A narrative that isn’t going anywhere … Needless to say, The Monkey Grammarian is a challenging text. It might be better described as a test. Indeed, I know of countless readers who have succumbed in the process of navigating it. Then again, those who do stay for the ride are handsomely rewarded. This is a book of magical thinking and heightened awareness, one that suggests that India, just like any other place, is itself because of us: our body in it as well as our attempt to articulate in words what that body is, how it looks at the world and how the world looks at it. “Every body,” affirms Paz, “is a language that vanishes at the moment of absolute plenitude; on reaching the state of incandescence, every language reveals itself to be an unintelligible body.” He concludes: “The word is a disincarnation of the world.”
Also a native of Mexico, I have been a Paz devotee for decades. His deep-seated cosmopolitanism is one of the elements that pushed me to other landscapes. It was through reading his essays that I learned the pleasures and challenges of developing one’s own ideas in rigorous, consistent, yet jazzy and personal ways, that ideas never exist in isolation but in constant motion, coexisting with other ideas at all times, and that the free exchange of those ideas is an indispensable component in a free, healthy, and democratic society. In the end, encouraged by Paz’s travels, I left Mexico and became a writer away from home, which granted me a unique perspective on things, including my own culture.
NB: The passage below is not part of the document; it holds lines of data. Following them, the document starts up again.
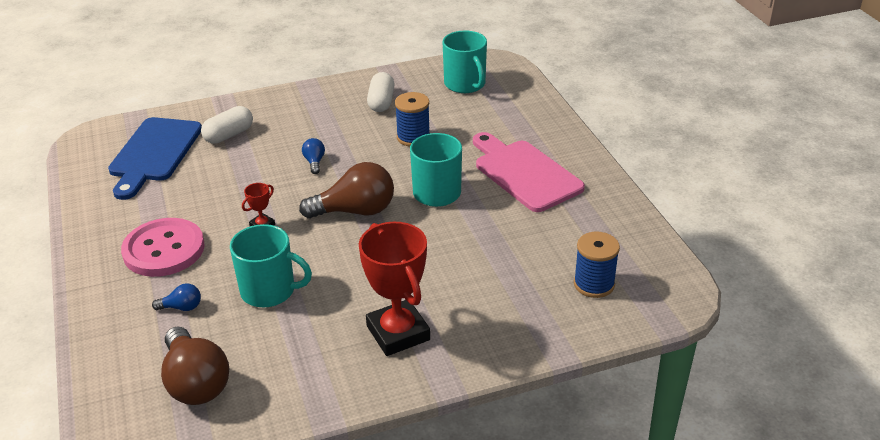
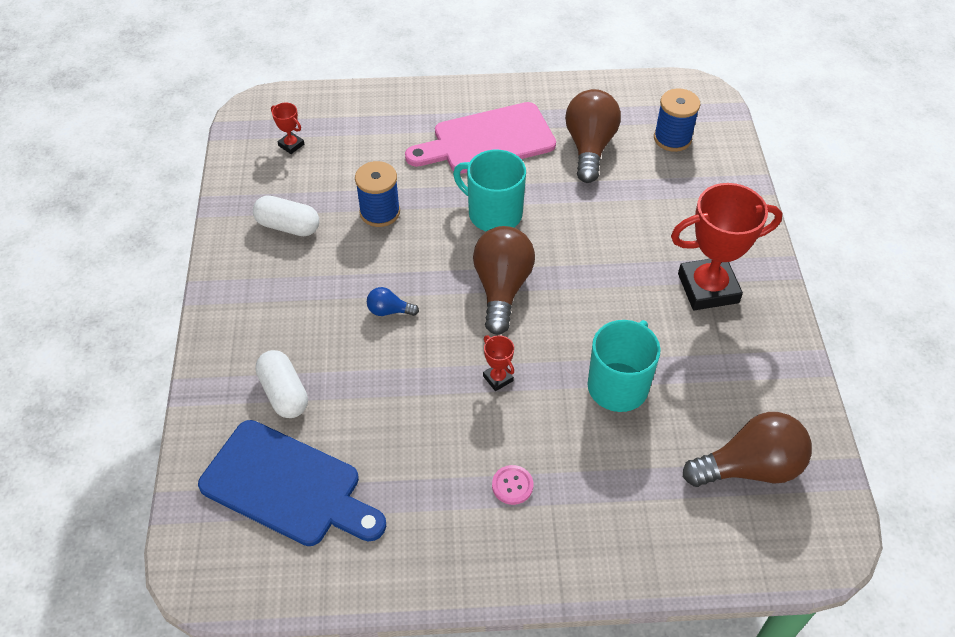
camera: 75 degrees left, 15 degrees up
pink button [121,218,205,277] -> pink button [492,465,533,505], size x0.41
blue light bulb [152,283,201,311] -> none
turquoise mug [442,30,487,93] -> red trophy [271,102,304,154]
none -> brown light bulb [565,89,621,183]

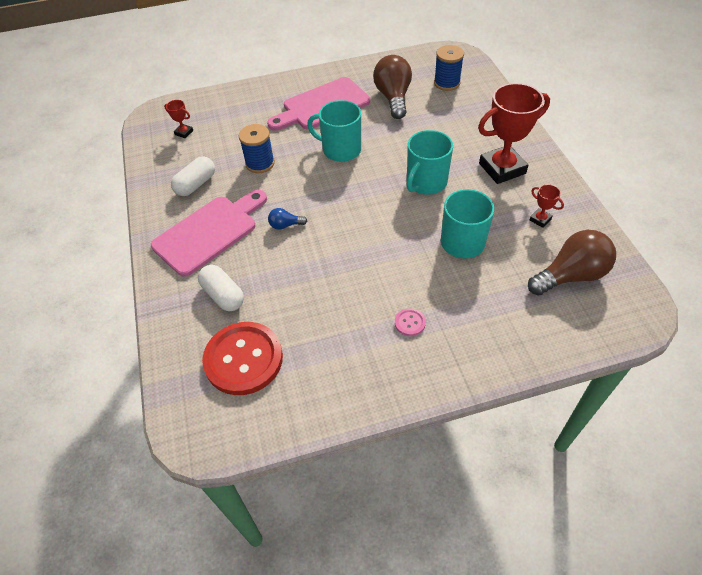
camera: 10 degrees left, 0 degrees up
blue cutting board [198,420,386,546] -> red button [202,322,283,395]
white capsule [253,196,319,236] -> white capsule turned 60 degrees counterclockwise [171,156,215,196]
brown light bulb [473,226,535,335] -> none
red trophy [483,335,514,391] -> red trophy moved to [530,184,564,228]
none -> pink cutting board [151,190,267,277]
none -> turquoise mug [407,130,453,195]

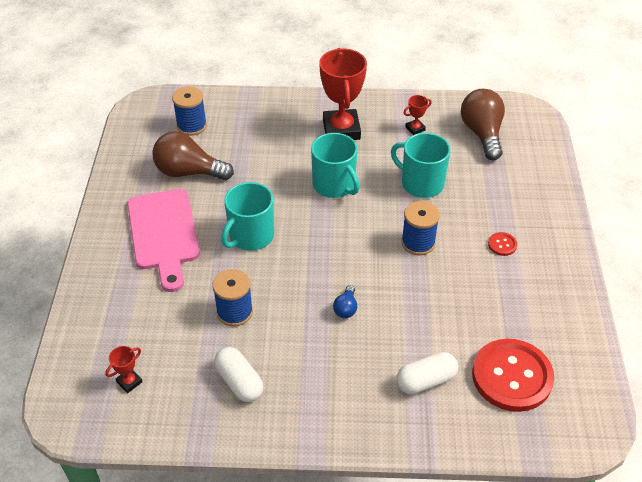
camera: 75 degrees left, 5 degrees down
pink cutting board [151,190,267,277] -> none
pink button [395,308,426,336] -> red button [488,232,517,256]
none -> blue spool [401,201,440,256]

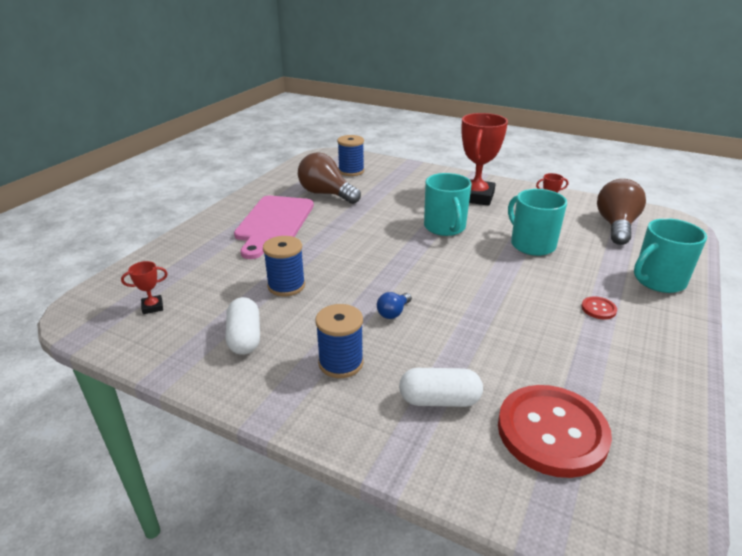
camera: 25 degrees right, 15 degrees down
turquoise mug [221,182,274,251] -> turquoise mug moved to [634,218,707,293]
blue spool [401,201,440,256] -> blue spool moved to [315,304,363,378]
Perhaps the most important lesson Paz taught me is that Mexican writers should not be confined thematically to Mexico in their oeuvre. Just as Shakespeare set his plays in England as well as in Italy, Denmark, Greece, France, and other places, the scope of the Mexican writer ought to be the entire world.
But my admiration for Paz isn’t without complaint. Frequently I find his writing aloof, not to say pedantic and frustratingly elusive. What made me unhappy, though (and I speak here as a member of an entire generation), is the way in which late in his career Paz embraced the very same political power he had rejected earlier on.
Having resigned his ambassadorship in India, he returned to Mexico in 1968. Two years later, he founded one of the most venerable of literary journals in the Spanish-speaking world, Plural. It confronted the excesses of Mexico’s government with civility and acumen. When the Mexican government became impatient with its critique, it ordered the magazine shot down. Paz did not despair: he continued his endeavor in another magazine he founded, Vuelta, as well as in a tireless career as a public intellectual. But slowly he became more comfortable with that government, so much so that he ended up assuming the role of its spokesperson.
That embrace felt to me like a betrayal. By then Paz’s writing style in my eyes had become complacent and self-congratulatory. In response, I stopped reading him.
Time has gone by — or, as Paz argues, it effectually hasn’t. Perhaps it is that fixity that has prompted me to reread The Monkey Grammarian, which, just as it did when I first encountered it, strikes me as a stunning and unsettling rumination on evanescence.